【Node.js24.x】Number::MAX_SAFE_INTEGER定数の使い方
MAX_SAFE_INTEGER定数の使い方について、初心者にもわかりやすく解説します。
基本的な使い方
Number.MAX_SAFE_INTEGER定数は、JavaScriptのNumber型で安全に表現できる最大の整数を表す定数です。この定数が保持する値は、9007199254740991であり、これは2の53乗から1を引いた数に相当します。

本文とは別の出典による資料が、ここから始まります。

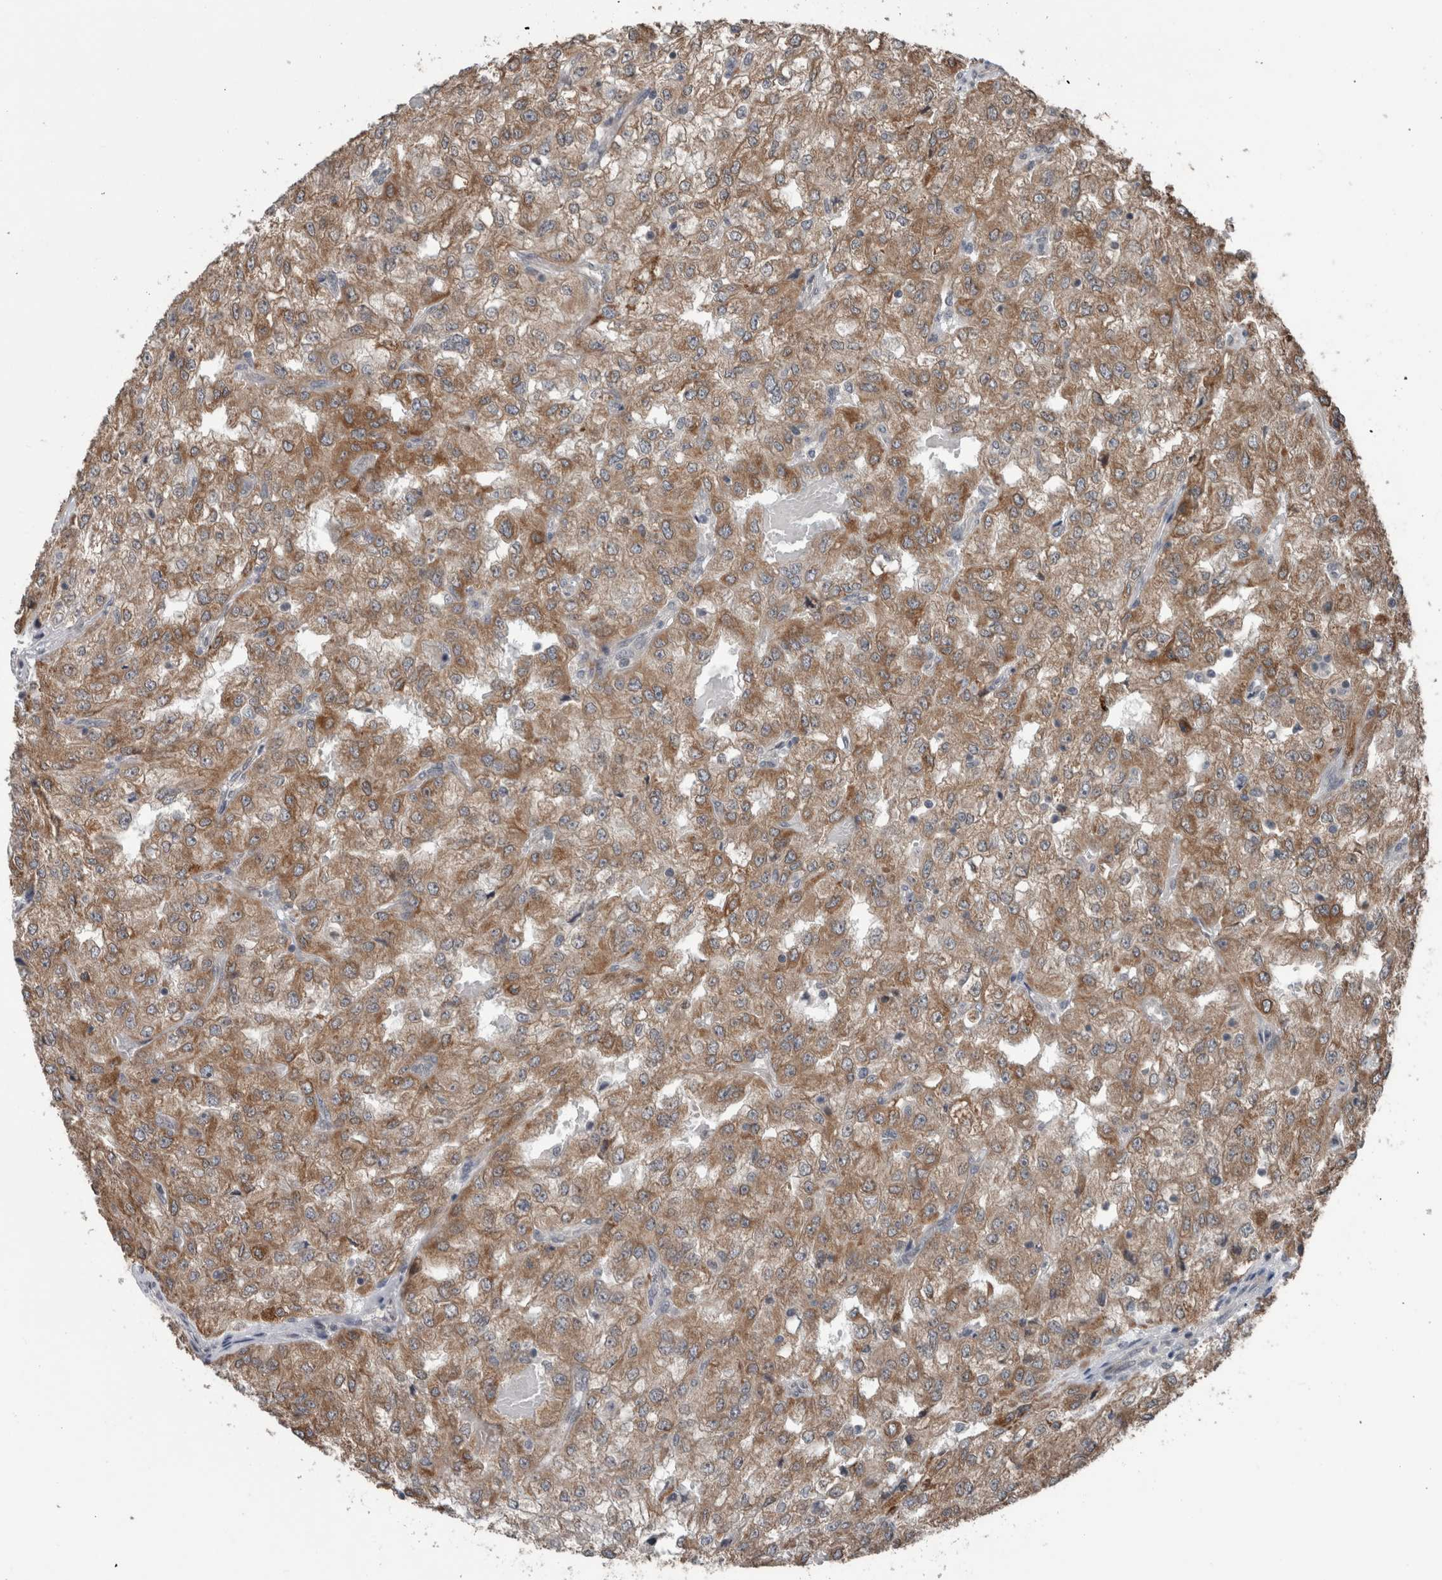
{"staining": {"intensity": "moderate", "quantity": ">75%", "location": "cytoplasmic/membranous"}, "tissue": "renal cancer", "cell_type": "Tumor cells", "image_type": "cancer", "snomed": [{"axis": "morphology", "description": "Adenocarcinoma, NOS"}, {"axis": "topography", "description": "Kidney"}], "caption": "Approximately >75% of tumor cells in human renal cancer (adenocarcinoma) demonstrate moderate cytoplasmic/membranous protein staining as visualized by brown immunohistochemical staining.", "gene": "ENY2", "patient": {"sex": "female", "age": 54}}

JavaScriptで数値がどのように扱われるかを知る上で、この定数は非常に重要です。JavaScriptのNumber型は、国際標準であるIEEE 754倍精度浮動小数点数形式に従って数値を表現します。この形式では、特定の範囲内の整数のみが、その値を一意かつ正確に表現できます。具体的には、-2の53乗から2の53乗までの範囲(つまり、-9007199254740992から9007199254740992まで)の整数は、精度を失うことなく表現が可能です。
MAX_SAFE_INTEGERは、この範囲の正の整数側で、最も大きな「安全な」値を指します。「安全な」とは、その整数値と、それに1を足した値(NとN+1)とが、JavaScriptのNumber型で明確に区別できることを意味します。この定数を超える整数、またはこの定数の負の値を下回る整数をNumber型で計算すると、数値の精度が失われたり、丸め誤差が生じたりして、予期しない結果になる可能性があります。
システム開発において、特にデータベースのID、タイムスタンプ、または大規模な数値計算など、厳密な精度が求められる場面で大きな整数を扱う際には、このMAX_SAFE_INTEGERの制約を理解しておくことが不可欠です。この値よりも大きな整数を正確に扱う必要がある場合は、JavaScriptのBigInt型を使用するなど、Number型以外のデータ型を検討する必要があります。この定数を利用することで、Number型で扱う数値の安全な上限をプログラムで確認し、適切な数値処理を実装するための判断基準とすることができます。
構文(syntax)
1console.log(Number.MAX_SAFE_INTEGER);
引数(parameters)
引数なし
引数はありません
戻り値(return)
number
JavaScript で表現できる安全な整数の上限値を示す数値です。この値を超える整数を扱うと、精度の問題が発生する可能性があります。